5.182. Duplicate Emails:
Write a SQL query to find all duplicate emails in a table
select Email from Person group by Email having count(*)>1
用groupby 和having
6.620. Not Boring Movies
select * from cinema where id %2=1 and description !='boring' order by rating desc
取余数的一种表达方式是%, 另一种表达方式是mod(id,2)意思是id除以2得到的余数
7.196. Delete Duplicate Emails
根据内容去重但id只留下最小的那个id 用delete的方法把同一个Email但是序号更大的那个删掉 ,可谓去重(这个想法很巧妙了)
DELETE p1 FROM Person p1,Person p2 WHERE p1.Email=p2.Email AND p1.Id>p2.Id
8.197. Rising Temperature
和date有关的sql 我们需要用到DATEDIFF() 日期差,隔一天合并表即self join的时候用的on是datediff=1, 这个interval是(date1,date2)前者减后者的值
select w1.Id from Weather as w1 join Weather as w2 on datediff(w1.RecordDate,w2.RecordDate)=1 where w1.Temperature>w2.Temperature
9.181. Employees Earning More Than Their Managers 又是一个self join的问题
select e1.Name as 'Employee' from Employee as e1, Employee as e2 where e1.ManagerId=e2.id and e1.Salary>e2.Salary
自Join一定要弄清逻辑关系 是谁等于谁
selectnameasEmployeefromemployeeewheresalary > (selectsalaryfromemployeewhereid =e.managerid) 另一种解法 用subquery 但一般来说subquery要慢一些
10.619. Biggest Single Number
一个subquery问题
select max(num) from number where num in (select num from number group by num having count(*)=1)
11. 577. Employee Bonus
这里的trick是如何处理Null值 不要忘了null值
12.584. Find Customer Referee 依然是别忘了null值
13.586. Customer Placing the Largest Number of Orders
碰到largest 用groupby然后order desc然后limit1
14.596. Classes More Than 5 Students
distinct 后面不用加括号 所以想count distinct就是count(distinct A)

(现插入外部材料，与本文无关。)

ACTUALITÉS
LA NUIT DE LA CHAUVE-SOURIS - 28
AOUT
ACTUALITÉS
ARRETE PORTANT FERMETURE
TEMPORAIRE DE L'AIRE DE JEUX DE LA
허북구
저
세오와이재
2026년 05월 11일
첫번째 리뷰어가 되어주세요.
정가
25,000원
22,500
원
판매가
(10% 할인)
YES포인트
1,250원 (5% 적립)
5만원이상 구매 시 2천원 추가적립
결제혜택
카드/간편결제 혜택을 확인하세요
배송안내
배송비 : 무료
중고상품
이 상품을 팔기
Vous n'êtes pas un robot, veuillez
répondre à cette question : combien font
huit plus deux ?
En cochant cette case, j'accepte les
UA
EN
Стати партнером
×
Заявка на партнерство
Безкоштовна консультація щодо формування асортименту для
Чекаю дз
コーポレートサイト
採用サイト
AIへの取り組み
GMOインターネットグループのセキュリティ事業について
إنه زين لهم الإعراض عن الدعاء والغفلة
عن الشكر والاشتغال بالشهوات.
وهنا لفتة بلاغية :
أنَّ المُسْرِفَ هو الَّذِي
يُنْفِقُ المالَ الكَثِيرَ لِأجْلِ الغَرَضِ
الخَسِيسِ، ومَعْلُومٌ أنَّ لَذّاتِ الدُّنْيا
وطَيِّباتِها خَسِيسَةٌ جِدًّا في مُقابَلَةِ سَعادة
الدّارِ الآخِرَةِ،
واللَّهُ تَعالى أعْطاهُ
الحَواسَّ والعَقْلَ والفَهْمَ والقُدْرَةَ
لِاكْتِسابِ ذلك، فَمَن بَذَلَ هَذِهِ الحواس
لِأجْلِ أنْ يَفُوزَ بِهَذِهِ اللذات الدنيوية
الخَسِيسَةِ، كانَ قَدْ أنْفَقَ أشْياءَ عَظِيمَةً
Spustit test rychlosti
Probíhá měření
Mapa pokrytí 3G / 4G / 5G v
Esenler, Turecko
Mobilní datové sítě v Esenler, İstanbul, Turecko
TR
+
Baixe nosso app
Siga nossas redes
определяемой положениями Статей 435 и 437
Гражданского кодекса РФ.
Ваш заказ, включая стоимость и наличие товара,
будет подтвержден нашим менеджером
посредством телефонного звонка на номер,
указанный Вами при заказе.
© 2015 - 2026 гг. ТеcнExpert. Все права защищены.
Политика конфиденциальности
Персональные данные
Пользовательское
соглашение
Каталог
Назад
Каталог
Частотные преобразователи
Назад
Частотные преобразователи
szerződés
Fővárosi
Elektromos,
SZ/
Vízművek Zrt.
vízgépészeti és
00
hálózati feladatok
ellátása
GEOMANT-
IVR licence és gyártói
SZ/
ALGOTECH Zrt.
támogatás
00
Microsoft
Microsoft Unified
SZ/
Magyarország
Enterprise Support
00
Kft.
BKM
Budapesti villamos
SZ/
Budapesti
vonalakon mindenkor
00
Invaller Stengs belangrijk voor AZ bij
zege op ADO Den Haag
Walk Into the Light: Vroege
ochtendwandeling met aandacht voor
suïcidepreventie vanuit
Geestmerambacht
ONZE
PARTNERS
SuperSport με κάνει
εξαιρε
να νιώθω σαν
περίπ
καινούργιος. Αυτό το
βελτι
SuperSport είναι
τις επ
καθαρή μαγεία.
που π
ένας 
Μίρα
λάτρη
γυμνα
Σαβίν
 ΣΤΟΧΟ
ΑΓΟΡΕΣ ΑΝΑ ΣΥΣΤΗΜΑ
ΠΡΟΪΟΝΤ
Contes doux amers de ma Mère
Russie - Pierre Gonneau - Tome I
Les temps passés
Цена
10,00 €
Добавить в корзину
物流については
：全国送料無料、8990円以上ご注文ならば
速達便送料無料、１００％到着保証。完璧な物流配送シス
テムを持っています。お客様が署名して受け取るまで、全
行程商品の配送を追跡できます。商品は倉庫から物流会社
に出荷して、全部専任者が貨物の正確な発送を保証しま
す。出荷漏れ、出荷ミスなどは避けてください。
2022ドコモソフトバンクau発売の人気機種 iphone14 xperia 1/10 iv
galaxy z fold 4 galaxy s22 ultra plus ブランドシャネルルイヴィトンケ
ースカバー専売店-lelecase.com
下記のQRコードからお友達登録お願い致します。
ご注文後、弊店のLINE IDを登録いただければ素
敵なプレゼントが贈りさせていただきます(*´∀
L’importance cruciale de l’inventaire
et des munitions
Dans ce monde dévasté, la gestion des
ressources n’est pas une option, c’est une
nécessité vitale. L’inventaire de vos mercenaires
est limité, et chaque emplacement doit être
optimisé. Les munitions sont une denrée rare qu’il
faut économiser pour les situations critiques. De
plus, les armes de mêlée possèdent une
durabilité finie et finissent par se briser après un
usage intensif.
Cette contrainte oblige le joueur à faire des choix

15. 597. Friend Requests I: Overall Acceptance Rate
这是一个distinct和round的问题,还要注意有没有Null值
注意格式上不要犯错误 比如select distinct * from (select sender_id, send_to_id from friend_request) as f 这是对的 select distinct * from select sender_id, send_to_id from friend_request as f这就是错的
关于Null值可以用ifnull(var1,var2)的意思是如果为null则取var2 如果不为null则取var1(一般是原值),round(数值,小数点后几位)
select round(ifnull(count(distinct requester_id, accepter_id)/count(distinct sender_id, send_to_id),0),2) as accept_rate from friend_request, request_accepted
16. 603. Consecutive Available Seats
当连续两个值一样的时候,我们在join的时候要考虑可能是和上一行值相同也可能是和下一行相同,所以仅仅用t1.id=t2.id-1是不对的,这个只显示了单方向,如何双向呢?要用绝对值,即abs(t1.id-t2.id)=1。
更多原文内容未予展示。